A New Type of Light Armored Vehicle
MRAP vehicles such as the International MaxxPro boasted several major upgrades over the light armored vehicles that troops had been using previously. Most notably, this included a V-shaped hull which helped deflect blasts outward and away from the crew. Such vehicles were also heavily armored to protect against direct fire and RPG rounds. Armoring was able to be customized depending on the specific mission requirements involved in its usage.
Prior to this, U.S. soldiers had been riding in flat-bottomed Humvees, unsuccessfully attempting to protect themselves from IED blasts by piling sandbags on the floor in an attempt to suppress the blast impact.
Both category 1 or category 2 MRAPs exist, with the difference relating to usage and passenger compartment space. However, the majority sold were category 1 MRAPs. These weighed between 14 and 18 tons, stood 9 feet tall, and cost between $500,000 and $1,000,000. Starting in 2007, approximately 9,000 units were manufactured and sold.
But it wasn’t just the vehicle itself that had to be designed to cope with new threats such as IEDs. New weapons to defend against also meant redesigning troop seats to make them better and safer for soldiers who put their lives on the line. Troop seats in this context were about far more than just comfort.
Even with new types of vehicular armoring available, soldiers travelling in armored vehicles still face risks from being exposed to damaging shockwaves in the event of an IED blast. Underbelly explosions caused by an IED produces a supersonic shockwave: sending dirt, rocks, and air crashing into the underside of military vehicles at extremely high velocity. Such shockwaves can cause immense damage, ranging from immediate spinal injuries and severe trauma to internal organs through to longer term damage such as permanent eye injuries and even severe neurological impacts.
Blast-Protecting MRAP Seats
To give troop seats the overhaul that they desperately required, Mobius Protection Systems has designed, developed and manufactured blast-protecting MRAP seats. Based on Mobius’ patented SPIRAL technology, these seats boast a lightweight, single element system granting them energy-absorbing capabilities should the vehicle in which they have been fitted be struck by a blast.
In this scenario, the highly ergonomic MRAP seats offer 360-degree protection that isolates and shields crew members from the vehicle’s body, attenuating the force of the explosion. Mobius’ SPIRAL tech has repeatedly achieved outstandingly low Dynamic Response Index (DRI) measures when tested, even during multi-hit assaults. This crucial measure is a determination of the likelihood of spinal damage arising from a vertical shock load in a military environment.

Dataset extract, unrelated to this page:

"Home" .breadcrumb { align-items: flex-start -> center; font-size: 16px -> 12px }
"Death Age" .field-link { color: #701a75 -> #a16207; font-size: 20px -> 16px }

Mobius’ blast-protecting technology is one more crucial component in the arsenal of any modern versatile military force. Its versatility also means that the seats can be adjusted to the vehicle, rather than having to modify the vehicle in order for the seats to fit. Alongside MRAP vehicles, our MRAP seats can be fitted in Main Battle Tanks, Infantry Combat Vehicles, Armored Personnel Carriers, MPVs, Light Tactical Vehicles, and more.

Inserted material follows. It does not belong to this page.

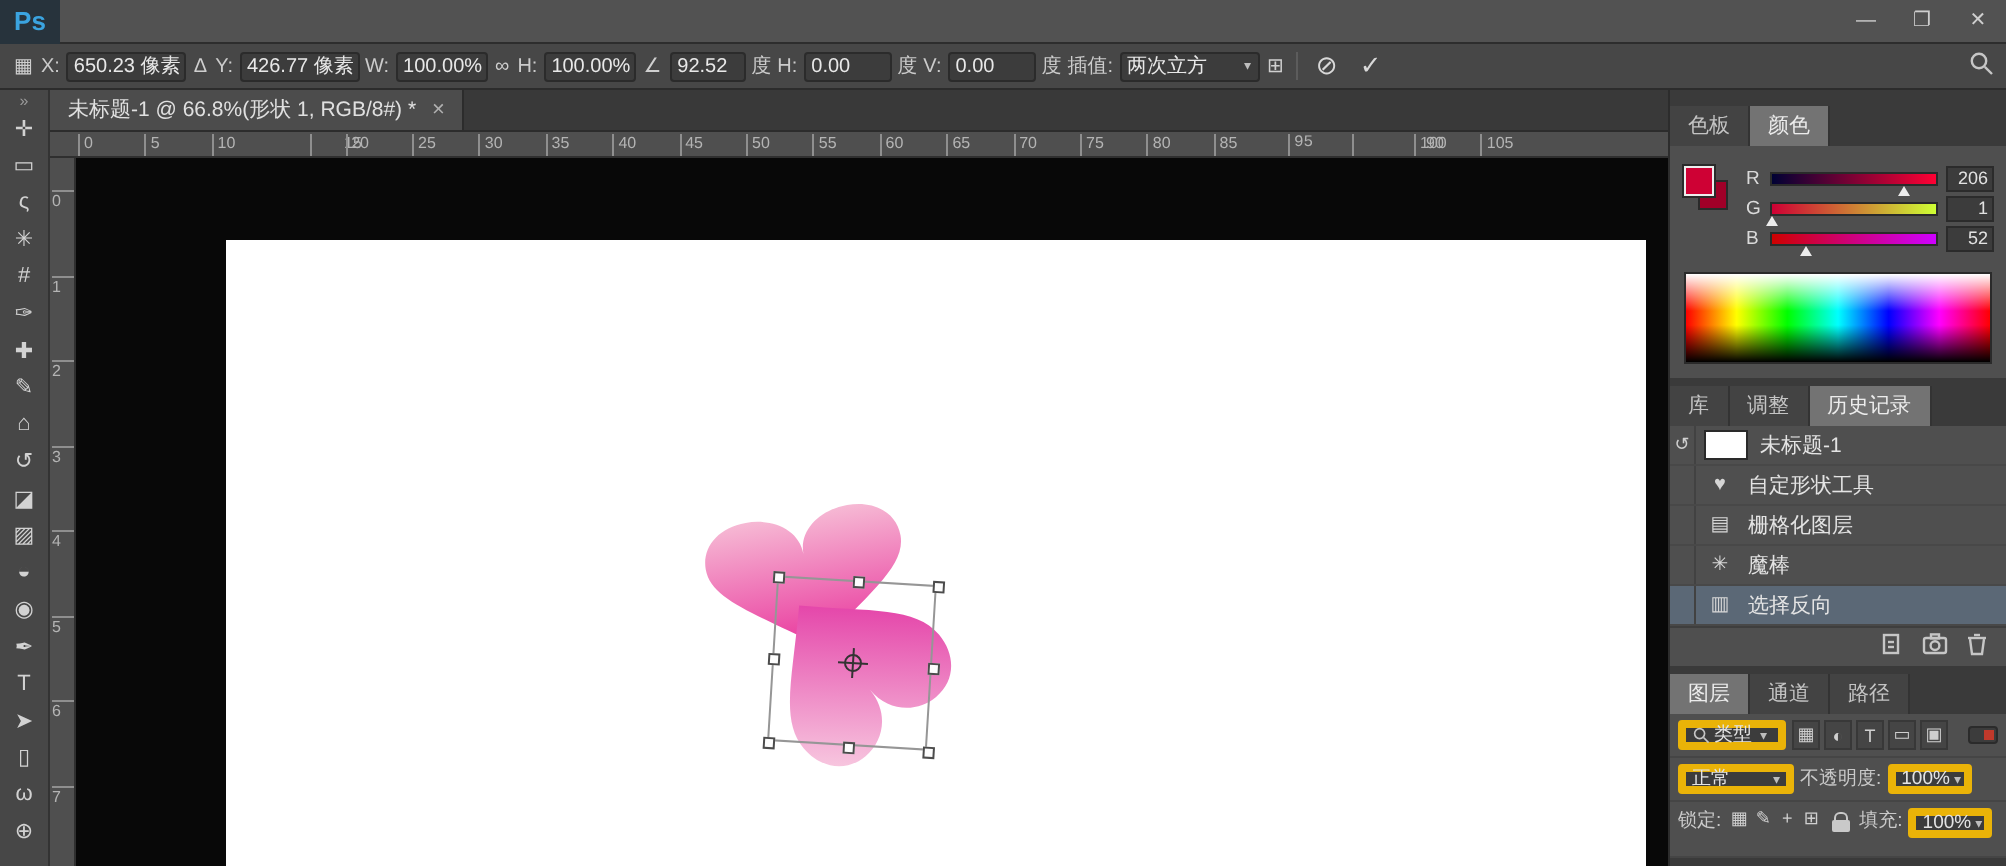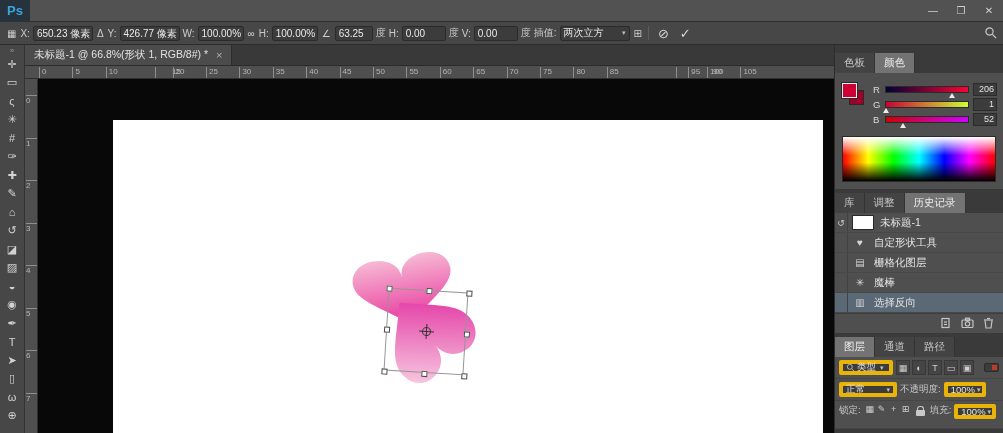"63.25" span.ob-field { text: 63.25 -> 92.52 }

The Versatility of MRAP Seats
The troop seats weigh between 17 to 22 kg, and can be installed via mountings using the wall, floor, or roof. There are also crew seats designed to fit a range of military job types and specifications, including commanders, gunners, drivers and troops that includes various adjustment functionalities required by the operator. Thanks to self-adjusting dynamic attenuation, they can be used to offer effective protection for everyone from the lightest 5th percentile female to a heavyset 95th percentile male.